A recent survey has shown that 90% of people would prefer a Christmas bonus to a party. So why not ditch the Christmas party altogether and use the money saved as a bit of a bonus for your staff? It may sound on the face of it that you are being a killjoy, but your staff may actually prefer this and have never had the courage to say. It’s well worth asking them.
- Time off
The Christmas party can take time and can mean that your employees will be out of the office, especially if you do something during the afternoon. As your employees would have been out of the office anyway why not replace the Christmas party by giving employees an afternoon off? That way your employees can do what they like. If they want to use it as an unofficial party that's fine, alternatively they may just use it as an opportunity to do a bit of shopping.
- Team building activity
Want to bring your team together? Why not switch the Christmas party for a team building exercise? You could go bowling, go-karting or even one of those escape room things. It’s a great way to get your staff together and build those team relationships, all without the potential negative connotations or effects of the Christmas party.
- Christmas day in the office
Why not substitute the party for a Christmas day in the office. Set a Christmas jumper dress code, organise a festive lunch or festive nibbles, arrange some festive activities and games, and put on the holiday playlist. There are plenty of options and there’s something for everyone to get involved in.

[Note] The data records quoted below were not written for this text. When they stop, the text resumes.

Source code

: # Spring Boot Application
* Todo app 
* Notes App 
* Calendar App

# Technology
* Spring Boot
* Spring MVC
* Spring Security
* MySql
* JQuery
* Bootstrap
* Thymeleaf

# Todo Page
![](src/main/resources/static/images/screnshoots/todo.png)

Ditch the Christmas party altogether?
I can hear the gasps now at the very thought of not having some sort of Christmas celebration, but hear us out on this one.
If how you socialise with your team is to take them for drinks once in a blue moon - or even worse you take them on a one-off festive adventure day where you force them to have fun then it will inevitably be staged… and ceremoniously not fun. The challenge is making sure the fun you have with colleagues isn’t a one off and isn’t therefore disconnected from your business. Many Christmas parties are good fun, but often this fun it is completely separate to the business - it’s somewhere else.
So why don’t we scrap the Christmas party and instead focus on increasing happiness and engagement in the office for the rest of the year?
As you can see there are alternatives to the Christmas party, so don’t feel under pressure to have one. The best advice is to ask your employees what they want. You may find that the majority want one and that’s fine, but you may also find that another option might be better for you, your business and your employees.